• Records for this exercise:
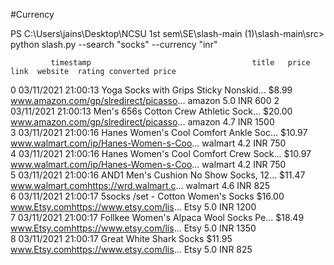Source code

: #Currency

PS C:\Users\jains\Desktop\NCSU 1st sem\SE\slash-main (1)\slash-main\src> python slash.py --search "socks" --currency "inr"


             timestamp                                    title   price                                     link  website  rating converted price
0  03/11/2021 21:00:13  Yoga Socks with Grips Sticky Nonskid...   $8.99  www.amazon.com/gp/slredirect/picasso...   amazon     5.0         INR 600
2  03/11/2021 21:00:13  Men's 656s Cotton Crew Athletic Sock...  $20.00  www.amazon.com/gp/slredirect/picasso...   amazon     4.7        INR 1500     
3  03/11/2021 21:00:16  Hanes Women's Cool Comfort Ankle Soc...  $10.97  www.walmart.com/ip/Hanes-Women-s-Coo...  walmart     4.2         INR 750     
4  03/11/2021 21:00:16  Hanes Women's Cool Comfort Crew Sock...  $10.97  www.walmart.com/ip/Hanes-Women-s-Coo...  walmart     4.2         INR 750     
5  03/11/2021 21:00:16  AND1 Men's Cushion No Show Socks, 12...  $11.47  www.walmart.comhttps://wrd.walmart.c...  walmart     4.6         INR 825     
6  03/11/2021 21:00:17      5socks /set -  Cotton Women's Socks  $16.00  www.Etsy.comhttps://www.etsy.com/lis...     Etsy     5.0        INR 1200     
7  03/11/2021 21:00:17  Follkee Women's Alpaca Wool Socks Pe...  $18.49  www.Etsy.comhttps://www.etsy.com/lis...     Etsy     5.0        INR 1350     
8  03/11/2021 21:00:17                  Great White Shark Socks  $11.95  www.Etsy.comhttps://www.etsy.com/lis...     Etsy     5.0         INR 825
* * *
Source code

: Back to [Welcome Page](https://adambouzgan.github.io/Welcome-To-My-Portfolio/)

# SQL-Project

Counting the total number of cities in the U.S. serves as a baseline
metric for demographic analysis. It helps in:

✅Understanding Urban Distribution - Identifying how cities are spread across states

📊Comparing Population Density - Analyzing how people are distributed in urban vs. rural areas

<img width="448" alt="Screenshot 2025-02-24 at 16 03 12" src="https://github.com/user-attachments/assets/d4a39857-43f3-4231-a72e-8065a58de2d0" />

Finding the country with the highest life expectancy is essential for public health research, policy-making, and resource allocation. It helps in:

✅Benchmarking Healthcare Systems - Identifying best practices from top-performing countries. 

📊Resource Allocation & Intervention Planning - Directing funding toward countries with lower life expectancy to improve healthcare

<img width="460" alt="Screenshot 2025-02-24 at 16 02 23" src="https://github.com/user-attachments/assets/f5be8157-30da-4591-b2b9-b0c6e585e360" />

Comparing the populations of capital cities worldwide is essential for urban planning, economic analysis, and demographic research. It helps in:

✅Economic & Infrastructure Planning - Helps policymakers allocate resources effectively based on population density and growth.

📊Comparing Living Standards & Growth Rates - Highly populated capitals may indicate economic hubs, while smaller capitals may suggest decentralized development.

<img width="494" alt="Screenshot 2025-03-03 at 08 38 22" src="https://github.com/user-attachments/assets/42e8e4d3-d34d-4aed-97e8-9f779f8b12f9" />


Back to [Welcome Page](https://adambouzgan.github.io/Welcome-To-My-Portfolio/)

• Goal of the exercise:
Can you reproduce the data from the line with "Finding the country" to the line with "from top-performing countries.", both included, word for word?

• Reply:
Finding the country with the highest life expectancy is essential for public health research, policy-making, and resource allocation. It helps in:

✅Benchmarking Healthcare Systems - Identifying best practices from top-performing countries. 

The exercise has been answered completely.